I promised Casey, the yellow lab who I helped her find when I was a teenager, that I would never help her get another dog that she could treat the way she treated him. His total life was outside in the backyard. She even fenced off the patio area so he couldn't come up to the back door. 
I know that there are alot of dogs in shelters that need homes and I want to do everything I can to help them, but I just don't feel that my mother needs a dog knowing the way she will force them to stay outside all year long. Granted she does live in so cal so it usually doesn't get that cold but she sees them more as objects/status and not so much as family members. Even though she refers to mine as the grand dogs. All I can really say in her defense is that she does feed them, sometimes too much, provides them with water, flea care, vaccines and has them altered. But she has proven that if the medical care is too expensive (ie $400.00) she wont get it for them. 
I want her to get dogs if she is going to get my new 4 legged brother or sisters. She doesn't have to spoil them as much as I spoil mine. 
I also don't think she has the proper temperment to deal with a dog. Example, one of my dogs counter surfed, I was blaming my freind for leaving unattended meatballs on the counter, my mom blamed the dog. I thought don't trust a dog with your food was one of the rules of life. She doesn't want a dog to dig, I have a mooncratered landscape backyard. Front yard looks good though. She doesn't want the dog to ride in the car unless its necessary or really work on obedience. I used to teach basic obedience classes and need a bigger vehicle to fit the entire pack in while crated.
Sorry its so long, I just needed to vent.
Silvicen, mommy to 6 50lb+ k9 lap babies (when invited)


----------



## ratflinger (Jan 3, 2011)

So she wants to provide everything for the dog except the two things the dog really wants - Love & attention. I don't blame you for your stance, sounds logical to me.


----------



## Shandwill (Jul 23, 2010)

Your feelings sound justified to me.

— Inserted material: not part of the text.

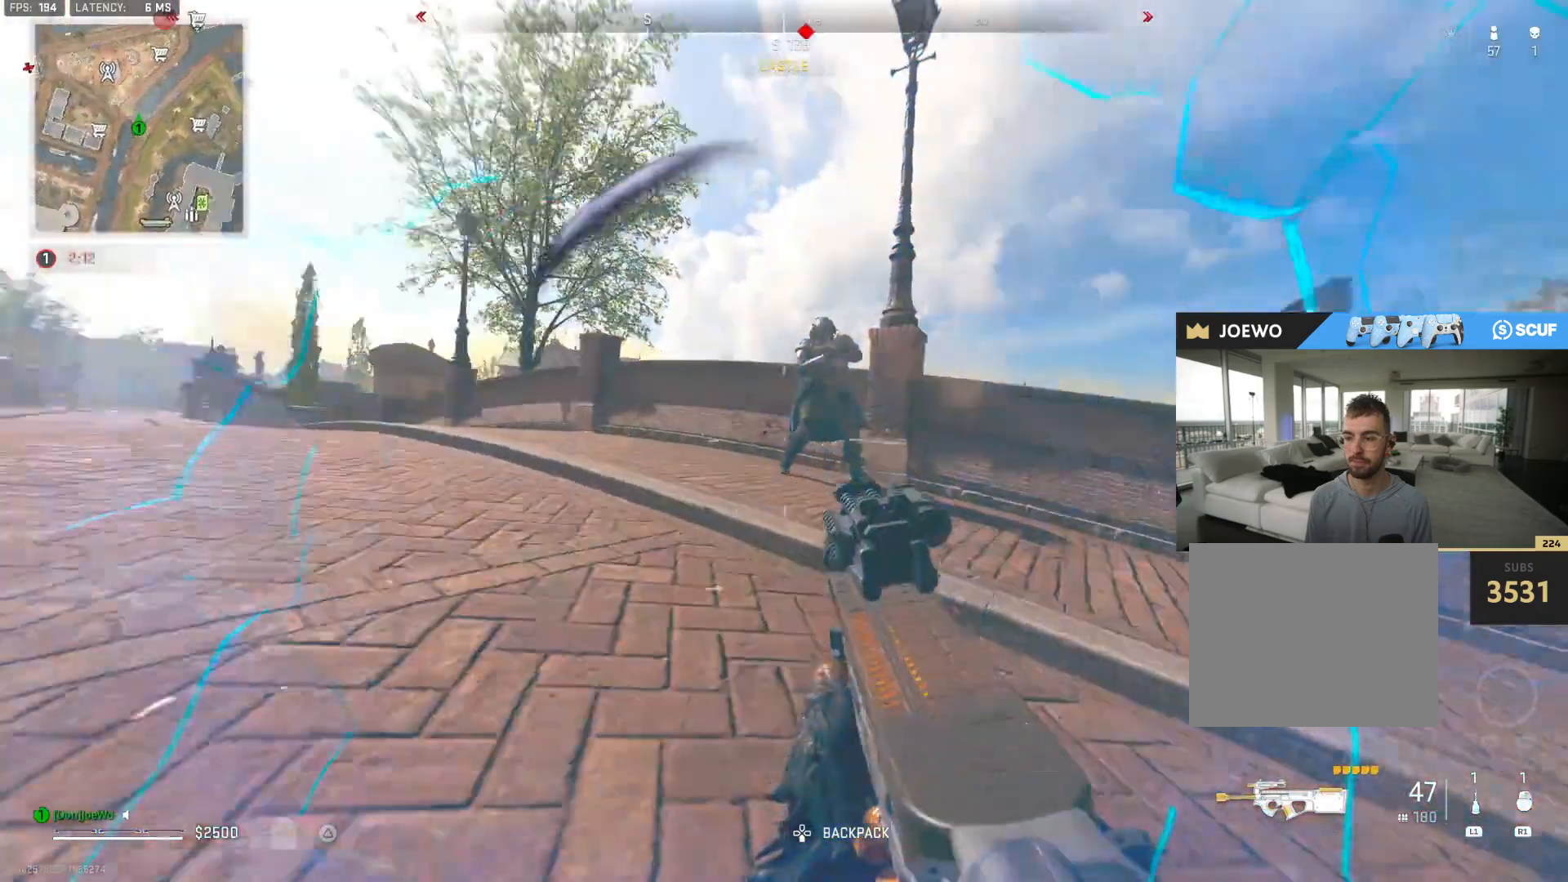
{"dt_ms": 500, "buttons": [], "left_stick": "left", "right_stick": "center", "events": [[33, "left_stick", "up-right"], [83, "R2", "down"], [133, "R2", "up"], [200, "right_stick", "left"], [433, "left_stick", "left"], [500, "right_stick", "center"]]}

The best predictor of future behavior is past behavior.


----------



## Tavi (May 21, 2010)

Venting is good, it prevent us from smacking down people we really want to smack down... ^^ And yeah I can definitely see why you wouldn't want to see your mom get another dog...especially rat terriers...dogs whose very nature requires lots of exercise and training to be kept in a non-destructive mindset. And who generally don't do well at all as backyard dogs in the first place. Since their coats tend to be thin and they don't really have the protection for natural weather without really good shelters. Which it doesn't sound like your mom would be the type to pick up since good shelters cost money... And you are right though if your mom tells the rescue or shelter that she wants the little dogs for outdoor dogs I don't see any decent shelter allowing the adoption. Small dogs in particular are always easier to adopt than bigger dogs and finding the correct home for them is something they can spend time on. Shelters may not mind outdoor huskies or labs or such, but only with an owner with a proven home and background to show they're gonna spend time with the dog. Well at least as far as the shelters I've volunteered for...of course there are bad ones out there, so I'm just hoping your mom only knows how to reach good ones. ^^


----------



## Cracker (May 25, 2009)

This is sneaky but honestly I would do anything to prevent your mum from getting a dog from rescue...including calling all the local shelters and telling them that she would not be a good home. She doesn't have to know...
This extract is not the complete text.